I'm a writer, artist and designer who thinks way too much, and tries to see the beauty in the world.

8 thoughts on “Reflections”

  1. ❤️❤️❤️This is profound. I remember the bones of this piece from WMIY. What you added, of course, brings it to a much deeper level. My heart cries for our youth and the accompanying self-doubt when I read this. Oh, yeah, and I want to do bad things to that creep you wrote about. How terrifying and demoralizing. It must have been a crushing experience for a sensitive young soul.

    1. Thanks for reading, cheering me on, and commenting, Ellen.
      Writing with you and the others at Rohs really does open things up for me!

      Funny–I wasn’t exactly crushed at the time. I was really good at vaulting things like that away. I did not forget, exactly, but I discounted it as “no big deal” for years. I was emotionally numb about it, as I think I really believed I’d gotten what I deserved, and had no room to complain. I think I went through a lot of years with a frozen scream stuck in my throat. I imagine so many who can’t find their voice feel that way? Oh, youth. No, I would not go back, except to give my young self a hug and to tell her to report that creepy predator.

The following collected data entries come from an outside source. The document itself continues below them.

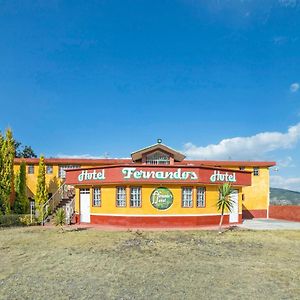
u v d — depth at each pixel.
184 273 14.16
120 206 30.02
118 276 13.68
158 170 29.36
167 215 29.67
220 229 27.69
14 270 14.64
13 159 38.19
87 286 12.38
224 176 31.66
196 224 30.08
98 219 31.05
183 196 30.27
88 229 28.02
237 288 12.21
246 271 14.54
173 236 24.23
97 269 14.79
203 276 13.72
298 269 15.01
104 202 30.81
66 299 11.02
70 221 32.31
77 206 32.69
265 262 16.31
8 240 22.52
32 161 41.47
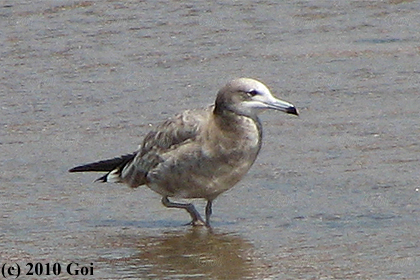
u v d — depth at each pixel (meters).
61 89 18.25
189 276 11.31
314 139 15.52
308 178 14.12
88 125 16.61
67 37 20.84
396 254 11.70
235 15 21.72
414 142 15.16
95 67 19.28
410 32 20.39
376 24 20.92
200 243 12.35
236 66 19.06
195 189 12.96
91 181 14.43
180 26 21.22
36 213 13.34
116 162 13.75
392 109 16.62
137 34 20.89
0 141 16.00
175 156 12.88
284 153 15.03
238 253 11.95
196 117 12.88
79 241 12.47
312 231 12.54
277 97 17.50
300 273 11.29
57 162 15.09
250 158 12.82
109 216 13.30
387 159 14.59
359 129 15.81
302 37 20.44
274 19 21.44
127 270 11.54
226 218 13.16
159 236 12.62
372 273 11.20
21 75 19.00
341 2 22.20
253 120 12.76
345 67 18.72
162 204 13.31
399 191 13.52
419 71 18.31
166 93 17.88
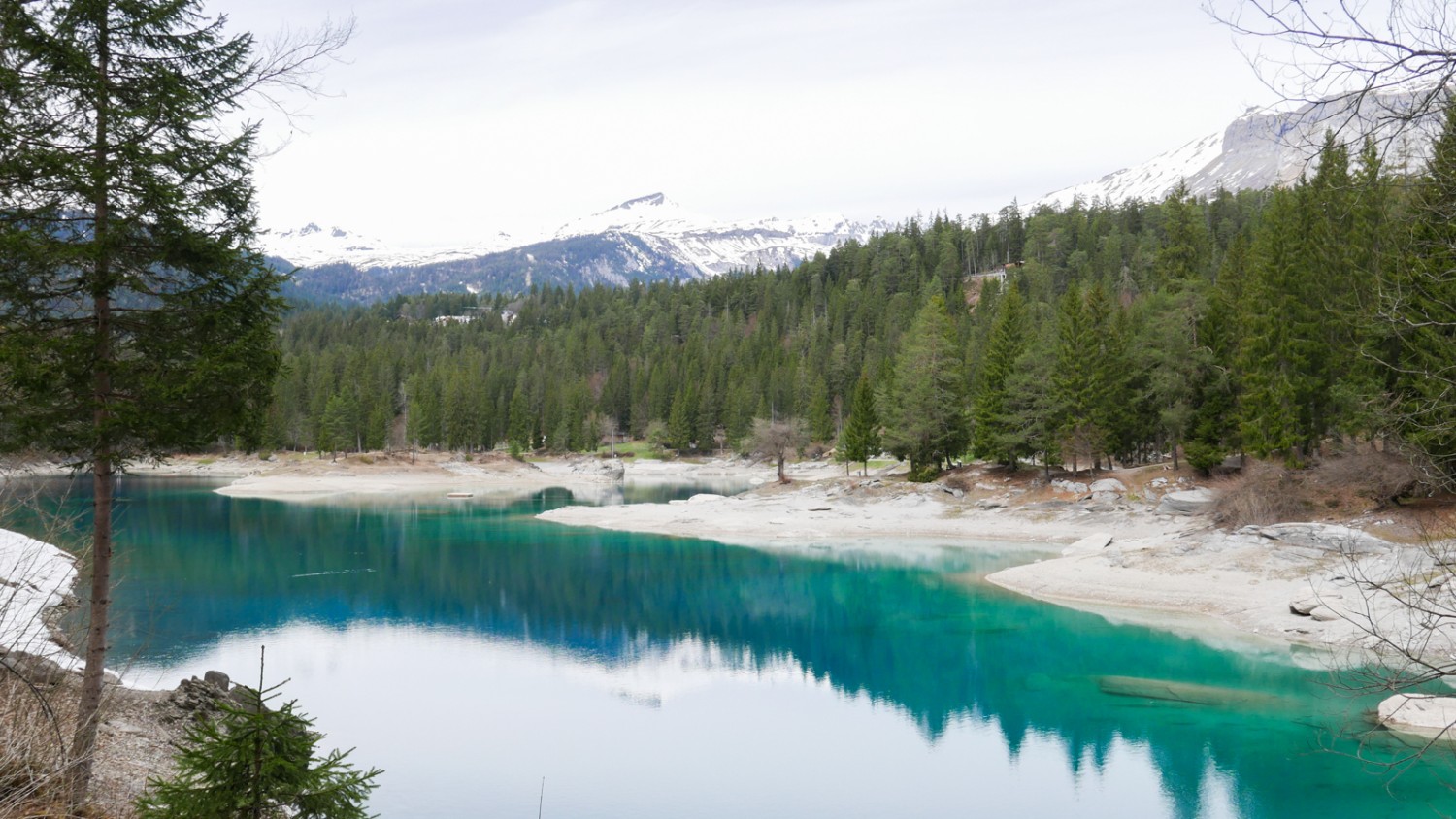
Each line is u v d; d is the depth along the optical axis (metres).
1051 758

  2. Powerful writing Elaine. We are so hard on ourselves, especially in our youth. We have to remember ‘she was doing a good job’ even now. We are our own worst enemies when we need to be our best cheerleaders. Your story brought a lump to my throat as well as a surge of anger and a need to save you from those steely eyes. Let’s not be the one’s in 30 years to forgive ourselves for events that are occurring in our lives today. We are doing a good job. Considering….. or not. Love and Hugs to you my friend.